Lack of Intelligence
Why didn’t the Obama administration properly interrogate the Christmas bomber?
Feb 8, 2010, Vol. 15, No. 20 • By STEPHEN F. HAYES
On January 27, the secretary of Homeland Security, Janet Napolitano, was roundly criticized at a meeting of the House Homeland Security Committee. She had ducked the hearing, which was about the Christmas Day terrorist attack, and lawmakers were animated. The surprise was that it was Democrats doing most of the attacking.
“She was invited to testify at this very important hearing, and she should have been here,” said Jane Harman, Democrat from California. “I am very personally disappointed that she isn’t here.”
Chris Carney, from Pennsylvania, was more direct. “I am very dismayed that the secretary herself isn’t here,” he said. “I mean it’s probably fair to ask: ‘Where the hell is Secretary Napolitano?’ ”
Napolitano, who had been scheduled to be overseas, was in town and that evening was seen on national television at the State of the Union address. But she chose not to attend the congressional hearing.
Who can blame her? Immediately after the attack, the White House dispatched her to make its case on the Sunday talk shows, where Napolitano claimed that “the system worked.” At a press briefing on the attack, Napolitano said that she was surprised Al Qaeda in the Arabian Peninsula was showing so much “determination” to strike in the United States and acknowledged that she did not expect the group to send individuals—as opposed to groups—to conduct attacks. And earlier last month, at a Senate hearing on the same subject, she was roundly castigated for those comments and for the fact that she was not a part of the decisionmaking process that resulted in the terrorist, Umar Farouk Abdulmutallab, being mirandized fewer than 12 hours after he was detained.
Napolitano is a convenient scapegoat. After all, White House spokesman Robert Gibbs also claimed on national television that the system worked. The head of the National Counterterrorism Center, Michael Leiter, left for vacation the day after the attack. Top White House counterterrorism adviser John Brennan told him to go. Director of National Intelligence Dennis Blair did not know that the elite interrogation unit proposed by the White House— the high-value detainee interrogation group (HIG)—does not yet exist. And the president, three days after interrogators supposedly elicited valuable intelligence about Al Qaeda in the Arabian Peninsula from Abdulmutallab, claimed that the attack was the work of “an isolated extremist.”

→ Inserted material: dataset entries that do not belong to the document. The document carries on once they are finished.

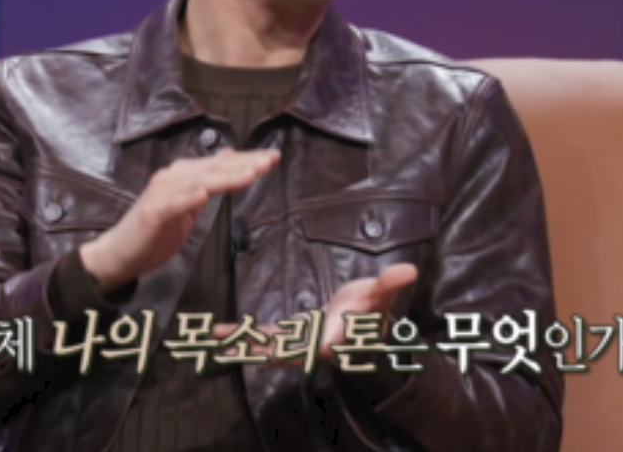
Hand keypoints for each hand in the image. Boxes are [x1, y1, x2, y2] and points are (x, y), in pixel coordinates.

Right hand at [79, 148, 278, 294]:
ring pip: (198, 182)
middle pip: (213, 169)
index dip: (246, 159)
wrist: (119, 252)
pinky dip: (188, 198)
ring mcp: (161, 194)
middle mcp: (172, 178)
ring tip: (249, 174)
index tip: (272, 157)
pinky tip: (203, 194)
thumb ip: (208, 181)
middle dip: (243, 164)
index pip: (220, 163)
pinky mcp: (152, 213)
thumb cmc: (156, 230)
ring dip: (224, 177)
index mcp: (183, 175)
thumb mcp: (189, 203)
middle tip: (269, 161)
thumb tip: (231, 159)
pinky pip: (173, 204)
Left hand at [213, 263, 418, 365]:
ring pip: (268, 345)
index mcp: (333, 339)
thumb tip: (408, 271)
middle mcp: (313, 347)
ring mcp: (301, 342)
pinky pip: (267, 334)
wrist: (369, 312)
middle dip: (252, 348)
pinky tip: (228, 333)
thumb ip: (390, 283)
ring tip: (215, 338)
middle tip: (223, 346)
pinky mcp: (294, 335)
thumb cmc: (374, 305)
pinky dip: (248, 332)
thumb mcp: (381, 292)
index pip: (310, 346)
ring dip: (243, 342)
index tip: (263, 351)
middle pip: (279, 350)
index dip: (290, 348)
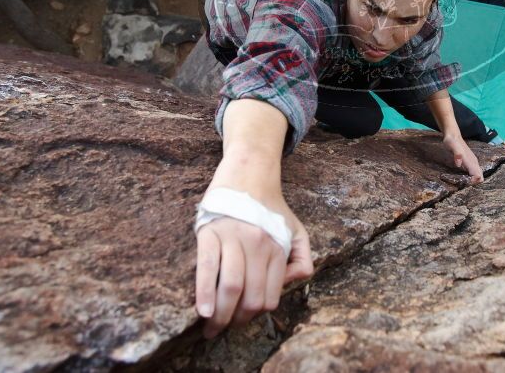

That last claim was the subject of an exchange between Representative Peter King, Republican of New York, and the NCTC’s Michael Leiter at the January 27 hearing.
Asked how the president could have made such a claim, Leiter made it clear that the intelligence community had told the White House about Abdulmutallab’s involvement with Al Qaeda in the Arabian Peninsula—something the bomber acknowledged in his initial interview with the FBI.
King pressed Leiter: “Who would have allowed him to say ‘isolated extremist’ when he was not isolated?”
“Congressman, I know that the National Counterterrorism Center and others were providing intelligence to the White House on an ongoing basis,” replied Leiter. “I simply don’t know how those statements were produced.”
The White House hasn’t been any more forthcoming. Asked for details on the handling of Abdulmutallab, Gibbs has provided little information. At a White House briefing, he was asked about a media report that Abdulmutallab had been interrogated for fewer than 50 minutes before FBI agents read him his rights. Gibbs claimed that he did not know how long the interrogation lasted. But in an earlier appearance on Fox News Sunday, Gibbs had not disputed a claim from Chris Wallace that the interrogation lasted just 50 minutes. Gibbs further claimed that FBI interrogators “were able to get all that they could out of him.”